Corporation Comments

February 26, 2010
MEMORANDUM TO:Stephen Beard
Assistant Inspector General for Material Loss Reviews
 
FROM:Sandra L. Thompson [Electronically produced version; original signed by Sandra L. Thompson]
Director
 
SUBJECT:Draft Audit Report Entitled, Material Loss Review of Mutual Bank, Harvey, Illinois (Assignment No. 2009-055)
 

Pursuant to Section 38(k) of the Federal Deposit Insurance Act, the Federal Deposit Insurance Corporation’s Office of Inspector General (OIG) conducted a material loss review of Mutual Bank (MB) which failed on July 31, 2009. This memorandum is the response of the Division of Supervision and Consumer Protection (DSC) to the OIG’s Draft Report (Report) received on February 11, 2010.

The Report concludes MB failed due to the Board and management’s aggressive pursuit of loan growth primarily funded with brokered deposits and large time deposits. MB’s management decision to concentrate the loan portfolio in commercial real estate (CRE) and acquisition, development, and construction loans (ADC), its aggressive growth in out-of-area loans and participations, and its reliance on brokered and large deposits were the principal factors leading to MB’s deteriorating financial condition and failure. MB’s out-of-area brokered loans in CRE, overall weak loan administration, and deterioration of local Chicago area real estate markets resulted in increased delinquencies and non-performing assets. MB was unable to raise sufficient capital to absorb the loan losses and support operations.

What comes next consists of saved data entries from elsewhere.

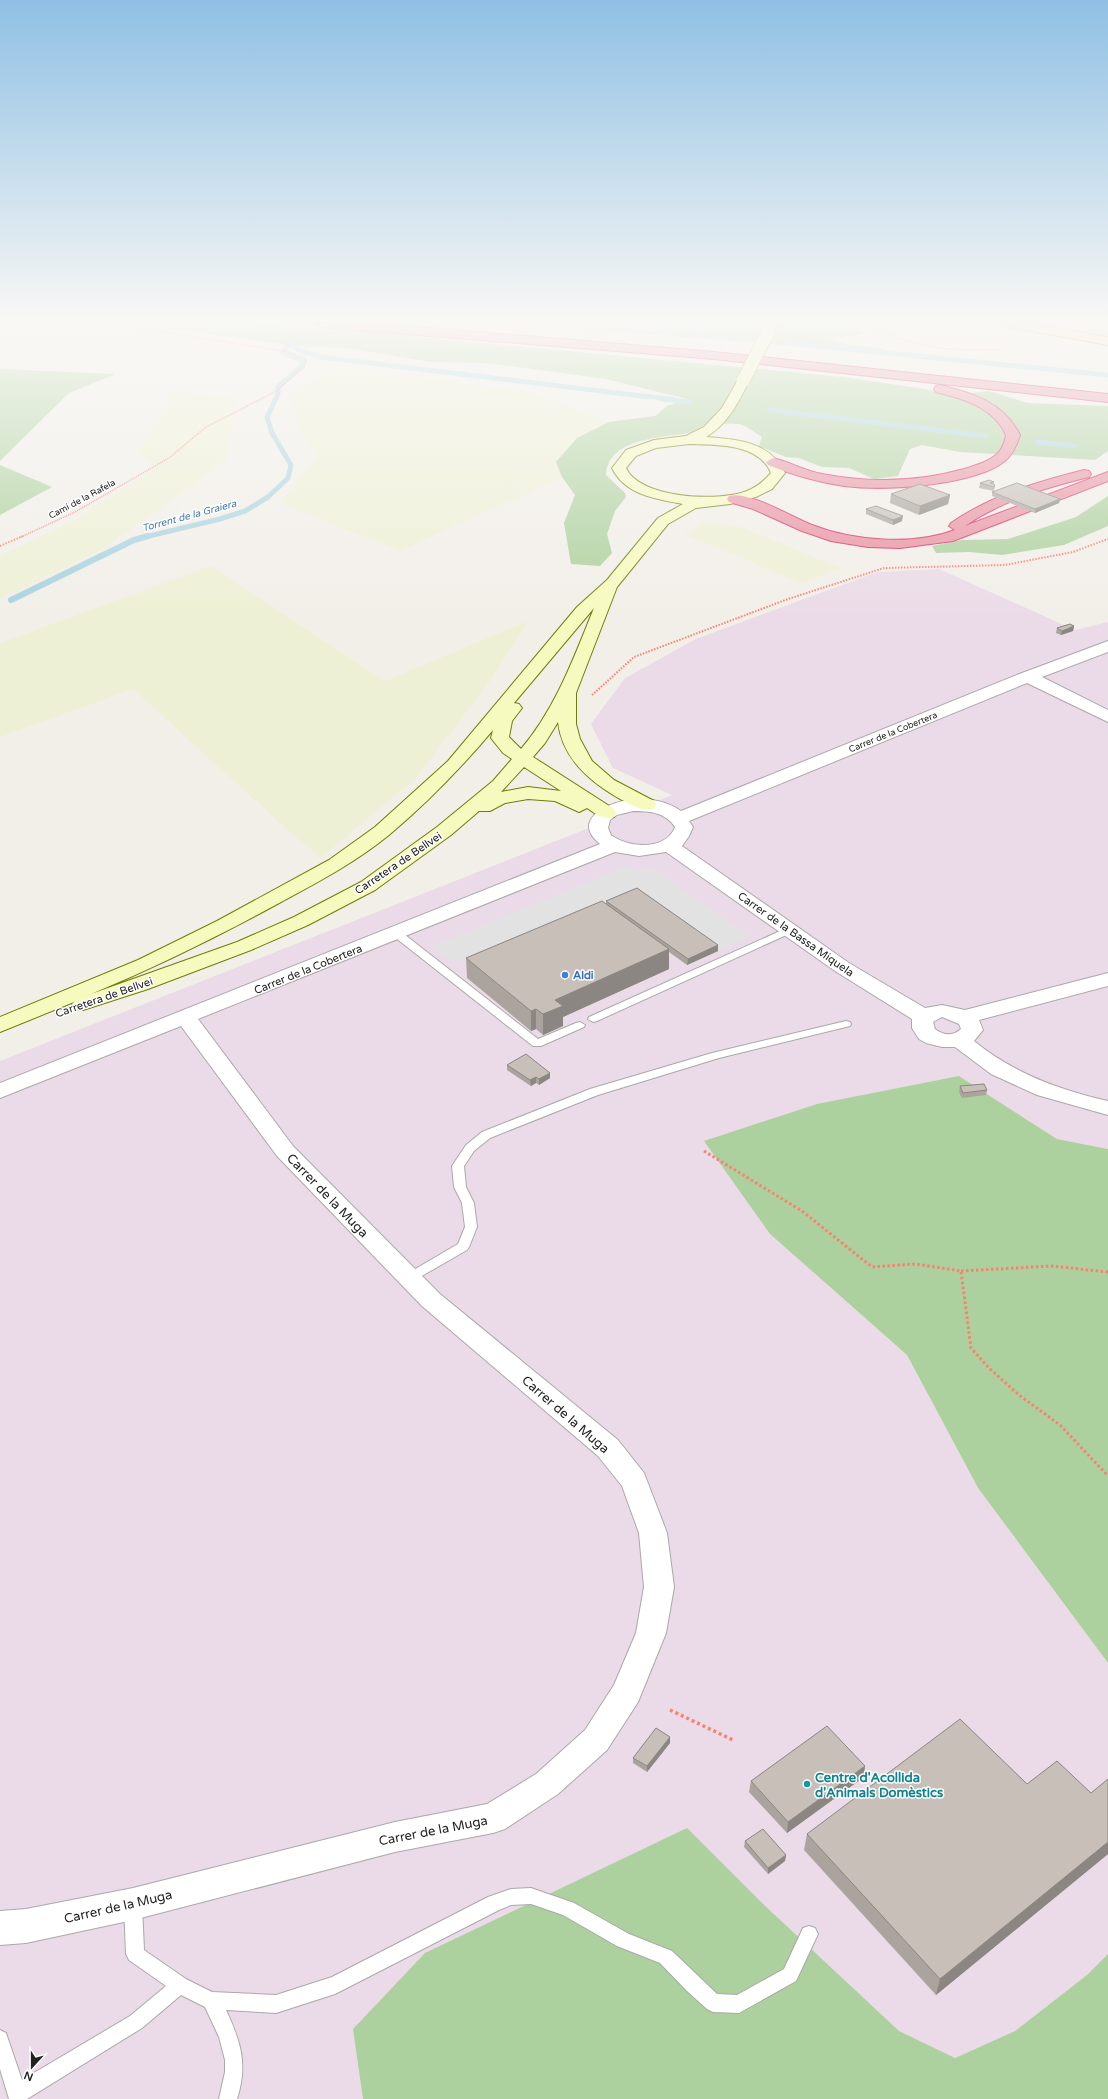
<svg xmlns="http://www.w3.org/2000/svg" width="1108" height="2099" font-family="'Varela Round',sans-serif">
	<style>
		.industrial { fill: #ebdbe8 }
		.farmland { fill: #eef0d5 }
		.forest { fill: #add19e }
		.parking { fill: #e2e2e2 }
		.water { fill: #aad3df }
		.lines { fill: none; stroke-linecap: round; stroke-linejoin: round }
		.stream-far1 { stroke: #aad3df; stroke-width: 5 }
		.stream { stroke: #aad3df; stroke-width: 6 }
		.service-casing { stroke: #a9a9a9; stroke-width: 2 }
		.minor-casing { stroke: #a9a9a9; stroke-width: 2 }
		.secondary-casing { stroke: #707d05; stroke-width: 2 }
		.primary-casing { stroke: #a06b00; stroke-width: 2 }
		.motorway-casing { stroke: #dc2a67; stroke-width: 2 }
		.path-far3 { stroke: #fa8072; stroke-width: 1.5; stroke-dasharray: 1 1; stroke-linecap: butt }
		.path-far2 { stroke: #fa8072; stroke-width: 2; stroke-dasharray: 1.5 1.5; stroke-linecap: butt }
		.path-far1 { stroke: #fa8072; stroke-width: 3; stroke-dasharray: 2.5 2.5; stroke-linecap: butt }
		.path { stroke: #fa8072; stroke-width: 3.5; stroke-dasharray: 3 3; stroke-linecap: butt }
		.service { fill: #fff; fill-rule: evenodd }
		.minor { fill: #fff; fill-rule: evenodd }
		.secondary { fill: #f7fabf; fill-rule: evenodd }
		.primary { fill: #fcd6a4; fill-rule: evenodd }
		.motorway { fill: #e892a2; fill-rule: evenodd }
		.secondary-bridge-casing { stroke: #707d05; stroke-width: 14; stroke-linecap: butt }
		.secondary-bridge { stroke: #f7fabf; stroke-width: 13 }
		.wall { fill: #aba49e }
		.shaded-wall { fill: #8b8681 }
		.building { fill: #c7bfb8; stroke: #8b8681 }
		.shop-dot { fill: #3f7fe0; stroke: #fff; stroke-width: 1.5 }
		.culture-dot { fill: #0f9aa8; stroke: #fff; stroke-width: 1.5 }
		.labels { text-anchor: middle; stroke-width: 3; stroke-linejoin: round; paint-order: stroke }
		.far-street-label { font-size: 9px; fill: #222; stroke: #fff }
		.far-water-label { font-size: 10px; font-style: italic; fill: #4a7aab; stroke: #fff }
		.street-label { font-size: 11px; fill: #222; stroke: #fff }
		.shop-label { font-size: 11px; font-weight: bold; fill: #366cbe; stroke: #fff; text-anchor: start }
		.near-street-label { font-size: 13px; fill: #222; stroke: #fff }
		.near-culture-label { font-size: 13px; font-weight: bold; fill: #0d838f; stroke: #fff; text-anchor: start }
	</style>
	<rect width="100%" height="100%" fill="#f2efe9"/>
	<path class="industrial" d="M939,569L1075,630L1108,622V1149L1057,1139L959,1076L770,1234L907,1355L978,1488L1108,1663V1954L1087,1975L1015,2031L955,2058L909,2099H0V1061L672,795L613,768L591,724L625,678L696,639L877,572Z"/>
	<path class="farmland" d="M336,366L530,392L609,422L577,438L556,462L562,477L400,551L280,503L317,457L301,433L289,397Z
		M173,392L238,398L225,461L102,550L0,598V556L74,520L156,468L137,453Z
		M710,520L744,528L841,568L801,583L684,534Z
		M211,566L385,681L528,621L490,681L416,778L321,858L292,834L133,689L0,737V643Z"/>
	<path class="forest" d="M106,323H251L368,332L843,377L925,389L948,395L989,391L1028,403L1108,406V451L1095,460L960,452L922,445L910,449L898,476L874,479L849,468L822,467L799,458L786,457L759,446L762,437C755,433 745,424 738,424C728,424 714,423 704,426C699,427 694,432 688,433C661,438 608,438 606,475L625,493L626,497L615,511L607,534L612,553L600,566L571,564L564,523L575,495L562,477L556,462L577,438L609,422L655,416L667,406L687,399L606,379L487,363L430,362L347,348L298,346L148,326Z
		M543,323H850L863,334L828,339L839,343L884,349L886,354C772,345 658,332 543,323Z
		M0,369L116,374L69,393L0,461Z
		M0,465L52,487L0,515Z
		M1108,496V526L1064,545L1002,555L969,552L936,553L932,546L961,540L1008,539L1076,517Z
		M959,1076L1057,1139L1108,1149V1663L978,1488L907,1355L770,1234L704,1141L817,1104Z
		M687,1828L763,1904L899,2031L955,2058L1015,2031L1087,1975L1108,1954V2099H363L353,2029L425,1953Z"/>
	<path class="parking" d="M628,866L637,872L650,867L750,937L687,965L606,906L470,963L442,956L431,947Z"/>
	<path class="water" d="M645,394L675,397L669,402L640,397L641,395Z"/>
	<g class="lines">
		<path class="stream-far1" d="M539,323L741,339
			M693,332L717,326V323
			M787,343L1108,375
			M290,344L301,351L321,357L650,397
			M663,399L690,402
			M770,410L986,436
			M1037,442L1075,446
			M145,537L220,519L245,511L268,497L288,478L291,465L272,433L267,417L278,394V387L302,366L304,361L282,352L298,336"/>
		<path class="stream" d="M11,600L134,540L148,536"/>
		<defs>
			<path id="service" d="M789,927L793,928L794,930L793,932L597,1021L593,1022L588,1019L589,1017Z
				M396,930L400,931L538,1039L576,1023L580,1022L585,1025L584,1027L541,1046H533L392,935L391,933Z
				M846,1021L850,1022L851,1024L850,1026L719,1058L598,1095L490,1138L474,1151L464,1166L466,1187L474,1203L477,1227L469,1247L467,1250L413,1281H405L403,1278L405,1275L458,1244L465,1227L462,1203L454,1187L452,1166L466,1145L482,1132L590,1089L712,1053Z
				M531,1888L574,1903L629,1934L672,1951L717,1994L737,1995L784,1969L803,1928L809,1926L815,1928L818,1934L796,1981L739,2013L713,2012L707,2009L687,1991L660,1963L617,1946L563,1915L531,1904L511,1905L499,1910L335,1994L276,2013L226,2010C241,2042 248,2065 237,2099H219L225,2072V2060L219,2037L205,2007L181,1995L142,2028L27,2099H9L0,2069V2030L6,2033L22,2080L130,2016L166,1986L129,1960L126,1954L124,1905L127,1899L133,1897L139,1899L142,1905L144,1950L186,1979L212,1992L276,1995L332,1977L488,1897L511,1889Z"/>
			<path id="minor" d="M1108,641V652L1042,677L1108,710V722L1027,683L689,821L693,827L689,836L682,846L849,963L925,1008L942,1005L965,1010L1108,973V986L979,1020L983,1030L974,1041C1013,1073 1059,1090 1108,1101V1115L1037,1095L991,1074L955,1047H942L926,1043L919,1039L912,1028V1019L835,971L666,852L639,856L615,852L198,1019L293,1146L440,1294L618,1440L644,1473L667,1533L674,1587L666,1633L638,1702L607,1750L558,1794L505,1829L493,1833L395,1852L133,1920L26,1943L0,1945V1911L26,1909L133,1888L395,1822L487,1804L536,1774L585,1730L614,1685L636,1633L644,1587L639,1533L622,1486L598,1456L422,1306L277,1156L181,1026L0,1098V1083L600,844C569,819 611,801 634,799C650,798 668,802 681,811L1022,673ZM633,811C649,811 665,812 675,827C666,851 628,848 611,835L608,828L610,820L617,815ZM942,1017L959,1024L961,1029C952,1037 943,1035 935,1029L933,1022Z"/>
			<path id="secondary" d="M766,323H778L771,337L767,338L761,334Z
				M743,377L749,381C738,403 728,424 706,437C737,439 771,442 785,473L772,489L756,497L730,504L696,508L668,524L617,587L576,693V724L580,739L592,761L614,780L654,801L656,805L654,809C642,812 632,805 622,800C591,783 562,759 558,722L545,743L533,757L614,809L616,813L614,817C602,820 596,814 587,808L579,812L555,801L528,799L505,803L490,811H479L451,835L375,890L308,925L251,950L148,989L83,1010L75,1009L72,1004L74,1002L0,1032V1017L138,960L217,921L329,860L375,827L448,761L577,607L607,580L658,518L683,504C656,499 625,495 612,468L626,450L654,440L686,436L704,427L722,408L739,378ZM689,444C716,445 759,443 771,473C764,481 757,487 747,491C719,502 640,499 626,468L636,456L656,448ZM594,608C574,657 556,708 521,749L509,737L512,721L522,708L519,704L514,703ZM493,730L491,738L503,753L512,759L493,781L437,827L361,882L294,917L237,942L91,994C156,967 219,936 281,902C318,882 356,862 389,835C427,803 461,768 493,730ZM524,767L561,791L528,787L501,792Z"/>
			<path id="primary" d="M1002,323H1029L1108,337V345L1008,327Z"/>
			<path id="motorway" d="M314,323H372L419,327L714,352L1108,394V402L714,359L320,327Z
				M940,385C973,393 1004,403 1020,435C1017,445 1013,454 1005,461C974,486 883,491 844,486C818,482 793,475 768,465L766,462L773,458C790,462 805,471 822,474C869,483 918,482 964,469C976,465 990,462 999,452C1003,447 1005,441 1006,435C993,407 964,399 936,392L934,389L936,386Z
				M1084,470L1089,471L1091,474L1089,477C1045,488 1003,500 965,526L1108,472V481L953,541L900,548L868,547L831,541L802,531L753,509L729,502L727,499L729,496C749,491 792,517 812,525C853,541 913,546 955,530L949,526L951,523C992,495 1037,482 1084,470Z"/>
		</defs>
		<use href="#service" class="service-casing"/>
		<use href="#minor" class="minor-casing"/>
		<use href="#secondary" class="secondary-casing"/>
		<use href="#primary" class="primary-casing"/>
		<use href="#motorway" class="motorway-casing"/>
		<path class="path-far3" d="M864,323C906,346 950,352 998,350
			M21,537L75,512L169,458L206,427L275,392L305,366L306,358L289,352L127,326L82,323"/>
		<path class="path-far2" d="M0,546L23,536
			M592,695L634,657L788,599L884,568L1005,565L1073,552L1108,539"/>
		<path class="path-far1" d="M704,1151L802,1211L872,1267L915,1264L961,1271L971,1348L989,1368L1019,1395L1060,1425L1108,1476
			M961,1271L1051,1266L1108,1272"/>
		<path class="path" d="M670,1710L733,1740"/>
		<use href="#service" class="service"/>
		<use href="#minor" class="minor"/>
		<use href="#secondary" class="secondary"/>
		<use href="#primary" class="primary"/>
		<use href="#motorway" class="motorway"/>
		<defs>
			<path id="secondary-bridge" d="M743,381L767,334"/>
		</defs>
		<use href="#secondary-bridge" class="secondary-bridge-casing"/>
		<use href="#secondary-bridge" class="secondary-bridge"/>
	</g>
	<path class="wall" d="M994,482L993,484L995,485L994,491L979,488L980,483Z
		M992,492L1060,499L1059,503L1035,513L992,496Z
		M891,494L950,495L948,504L919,515L890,503Z
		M866,509L902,521L893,525L866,514Z
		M1074,626L1073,631L1061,635L1056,633L1057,628Z
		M606,901L718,945V951L687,965L669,952V969L563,1017V1026L543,1035L536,1029L531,1031L467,978L466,958L606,904Z
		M507,1065L550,1078L539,1085L536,1083L531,1086L507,1070Z
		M960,1086L987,1090L986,1095L962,1098L959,1092Z
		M670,1737V1743L647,1772L633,1763V1758Z
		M864,1777L787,1833L749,1792L751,1781Z
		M1108,1779V1854L936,1995L804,1850L807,1834L1027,1784L1091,1793Z
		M745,1841L786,1855L785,1861L768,1874L744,1847Z"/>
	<path class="shaded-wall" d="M950,495L948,504L919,515L920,506Z
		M1060,499L1059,503L1035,513V509Z
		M903,516L902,521L893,525V520Z
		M1074,626L1073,631L1061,635L1062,631Z
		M718,945V951L687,965L688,959Z
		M669,949V969L563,1017V1026L543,1035V1014L555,1000Z
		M536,1009V1029L531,1031V1011Z
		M550,1073V1078L539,1085V1079Z
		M536,1077V1083L531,1086L530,1080Z
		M670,1737V1743L647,1772V1766Z
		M865,1766L864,1777L787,1833L788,1822Z
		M1108,1842V1854L936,1995L940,1979Z
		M786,1855L785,1861L768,1874V1868Z"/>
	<path class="building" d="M989,480L994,482L990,483L995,485L994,487L980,483Z
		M1017,483L1060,499L1035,509L992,492Z
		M920,484L950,495L920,506L891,494Z
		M876,506L903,516L893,520L866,509Z
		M1070,624L1074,626L1062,631L1057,628Z
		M637,888L718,945L688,959L606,901Z
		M602,901L669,949L555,1000L563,1006L543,1014L536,1009L531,1011L466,958Z
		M526,1054L550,1073L539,1079L536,1077L530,1080L507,1065Z
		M984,1084L987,1090L963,1093L960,1086Z
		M960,1719L1027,1784L1057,1761L1091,1793L1108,1779V1842L940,1979L807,1834Z
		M827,1726L865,1766L788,1822L751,1781Z
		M656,1728L670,1737L647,1766L633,1758Z
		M763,1829L786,1855L768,1868L745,1841Z"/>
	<linearGradient id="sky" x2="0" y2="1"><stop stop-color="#8fc0e4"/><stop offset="0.52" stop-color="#f9f8f5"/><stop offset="1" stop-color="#f9f8f5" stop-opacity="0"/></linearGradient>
	<rect width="1108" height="617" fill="url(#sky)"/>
	<circle class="shop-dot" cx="565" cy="975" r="4"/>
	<circle class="culture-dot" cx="807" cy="1784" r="4"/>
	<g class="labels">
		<g class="far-street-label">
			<text transform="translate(82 499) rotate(-28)" y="3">Camí de la Rafela</text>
			<text transform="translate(893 732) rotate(-22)" y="3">Carrer de la Cobertera</text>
		</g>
		<g class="far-water-label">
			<text transform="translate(189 515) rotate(-15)" y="4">Torrent de la Graiera</text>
		</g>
		<g class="street-label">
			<text transform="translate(398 863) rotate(-34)" y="4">Carretera de Bellvei</text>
			<text transform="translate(796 934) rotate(35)" y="4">Carrer de la Bassa Miquela</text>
			<text transform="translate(308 969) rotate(-22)" y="4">Carrer de la Cobertera</text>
			<text transform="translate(104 997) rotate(-19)" y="4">Carretera de Bellvei</text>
		</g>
		<g class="shop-label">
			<text x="573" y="979">Aldi</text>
		</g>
		<g class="near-street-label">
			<text transform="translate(328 1195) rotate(46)" y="5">Carrer de la Muga</text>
			<text transform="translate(566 1414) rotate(41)" y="5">Carrer de la Muga</text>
			<text transform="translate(433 1830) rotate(-11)" y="5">Carrer de la Muga</text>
			<text transform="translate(118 1906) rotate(-13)" y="5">Carrer de la Muga</text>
		</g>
		<g class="near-culture-label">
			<text x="815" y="1782">Centre d'Acollida<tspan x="815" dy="15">d'Animals Domèstics</tspan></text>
		</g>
	</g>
	<g transform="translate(32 2067) rotate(201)" stroke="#ffffff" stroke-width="3" paint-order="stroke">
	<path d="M0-3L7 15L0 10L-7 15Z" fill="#222222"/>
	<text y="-6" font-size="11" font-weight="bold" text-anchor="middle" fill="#222222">N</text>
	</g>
</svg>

As part of DSC’s supervisory program, from May 2004 through July 2009, the FDIC and the Illinois Department of Financial and Professional Regulation (IDFPR) jointly and separately conducted five full-scope examinations and four visitations. The FDIC also conducted offsite reviews and other offsite monitoring activities. At the May 2007 examination, examiners downgraded asset quality and noted a heightened risk due to lending outside the local market area and to economically sensitive industries. At the January 2009 joint visitation, examiners found that MB had further deteriorated to a level that raised significant regulatory concern and posed considerable risk, and DSC and IDFPR implemented a formal enforcement action. MB management was unable to correct the deficiencies, and the deposits were transferred to another minority owned institution upon MB’s failure.

DSC recognizes that strong supervisory attention is necessary for institutions with high CRE/ADC concentrations and volatile funding sources, such as MB, and has issued updated guidance reminding examiners to take appropriate action when those risks are imprudently managed.

Thank you for the opportunity to review and comment on the Report.